:: INFORMATION GIVEN
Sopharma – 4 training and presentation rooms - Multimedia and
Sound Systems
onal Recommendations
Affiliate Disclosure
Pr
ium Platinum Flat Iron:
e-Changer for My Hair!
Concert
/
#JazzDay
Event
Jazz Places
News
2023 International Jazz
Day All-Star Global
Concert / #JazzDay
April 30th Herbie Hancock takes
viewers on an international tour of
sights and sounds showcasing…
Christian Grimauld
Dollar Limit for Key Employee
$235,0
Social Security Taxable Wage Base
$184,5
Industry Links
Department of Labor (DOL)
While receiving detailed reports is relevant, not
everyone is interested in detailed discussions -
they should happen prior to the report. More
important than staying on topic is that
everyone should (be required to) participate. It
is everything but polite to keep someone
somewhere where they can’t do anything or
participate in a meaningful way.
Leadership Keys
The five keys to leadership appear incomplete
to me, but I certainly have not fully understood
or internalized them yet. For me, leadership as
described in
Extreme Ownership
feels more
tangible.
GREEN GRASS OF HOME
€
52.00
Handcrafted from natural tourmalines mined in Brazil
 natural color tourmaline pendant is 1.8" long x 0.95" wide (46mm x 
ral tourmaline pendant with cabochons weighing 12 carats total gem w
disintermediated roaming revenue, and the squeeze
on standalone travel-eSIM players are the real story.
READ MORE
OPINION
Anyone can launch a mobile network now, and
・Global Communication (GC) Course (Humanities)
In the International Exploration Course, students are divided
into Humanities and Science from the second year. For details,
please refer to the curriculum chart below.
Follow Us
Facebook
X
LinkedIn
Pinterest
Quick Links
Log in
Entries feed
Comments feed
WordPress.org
::::
:: INFORMATION GIVEN
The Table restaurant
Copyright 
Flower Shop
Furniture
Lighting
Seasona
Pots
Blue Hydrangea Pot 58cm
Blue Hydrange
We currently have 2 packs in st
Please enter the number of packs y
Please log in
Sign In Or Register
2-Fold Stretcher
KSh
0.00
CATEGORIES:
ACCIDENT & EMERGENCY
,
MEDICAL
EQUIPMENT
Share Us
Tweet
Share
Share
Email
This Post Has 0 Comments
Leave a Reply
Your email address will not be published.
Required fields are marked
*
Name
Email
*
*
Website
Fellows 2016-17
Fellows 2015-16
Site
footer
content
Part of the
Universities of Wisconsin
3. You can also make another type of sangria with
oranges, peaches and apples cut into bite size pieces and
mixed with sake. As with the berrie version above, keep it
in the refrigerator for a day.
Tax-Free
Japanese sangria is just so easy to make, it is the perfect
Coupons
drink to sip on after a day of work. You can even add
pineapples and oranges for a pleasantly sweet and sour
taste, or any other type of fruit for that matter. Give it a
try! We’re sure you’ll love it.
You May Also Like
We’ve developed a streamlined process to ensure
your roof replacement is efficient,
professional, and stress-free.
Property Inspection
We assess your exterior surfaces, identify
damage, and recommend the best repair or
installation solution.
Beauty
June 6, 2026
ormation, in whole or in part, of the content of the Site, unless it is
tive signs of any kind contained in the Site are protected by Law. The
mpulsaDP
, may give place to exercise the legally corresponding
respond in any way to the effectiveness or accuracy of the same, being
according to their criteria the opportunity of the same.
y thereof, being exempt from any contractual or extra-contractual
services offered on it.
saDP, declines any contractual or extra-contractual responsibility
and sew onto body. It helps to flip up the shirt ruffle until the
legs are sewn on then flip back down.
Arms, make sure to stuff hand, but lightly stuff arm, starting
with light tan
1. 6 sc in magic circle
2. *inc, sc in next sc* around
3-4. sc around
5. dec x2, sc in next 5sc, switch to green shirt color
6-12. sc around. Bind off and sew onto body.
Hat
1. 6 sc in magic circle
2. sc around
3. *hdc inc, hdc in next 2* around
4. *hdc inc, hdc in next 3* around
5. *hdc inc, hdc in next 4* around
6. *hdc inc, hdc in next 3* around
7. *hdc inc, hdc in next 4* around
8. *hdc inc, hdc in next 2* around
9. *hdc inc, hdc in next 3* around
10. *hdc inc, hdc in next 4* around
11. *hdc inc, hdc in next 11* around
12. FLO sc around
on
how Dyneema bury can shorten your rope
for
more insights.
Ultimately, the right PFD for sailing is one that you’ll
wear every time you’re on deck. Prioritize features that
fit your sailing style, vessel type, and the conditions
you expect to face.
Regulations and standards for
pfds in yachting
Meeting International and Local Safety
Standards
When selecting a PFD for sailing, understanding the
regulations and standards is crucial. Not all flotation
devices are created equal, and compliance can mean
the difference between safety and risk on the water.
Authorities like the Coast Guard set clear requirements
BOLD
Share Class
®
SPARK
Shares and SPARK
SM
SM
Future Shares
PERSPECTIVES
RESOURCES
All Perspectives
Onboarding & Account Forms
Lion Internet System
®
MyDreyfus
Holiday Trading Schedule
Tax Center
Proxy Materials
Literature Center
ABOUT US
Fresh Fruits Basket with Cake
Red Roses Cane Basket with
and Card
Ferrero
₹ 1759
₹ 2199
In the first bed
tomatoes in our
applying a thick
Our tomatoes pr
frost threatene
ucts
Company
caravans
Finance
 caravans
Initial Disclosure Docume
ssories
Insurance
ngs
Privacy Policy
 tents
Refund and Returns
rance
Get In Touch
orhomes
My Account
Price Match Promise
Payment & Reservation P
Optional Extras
::::
● **DIRECTIONS FOR THIS TASK**
Count how many lines in the data contain the word "Basket". Reply with that number only.

● **REPLY**
2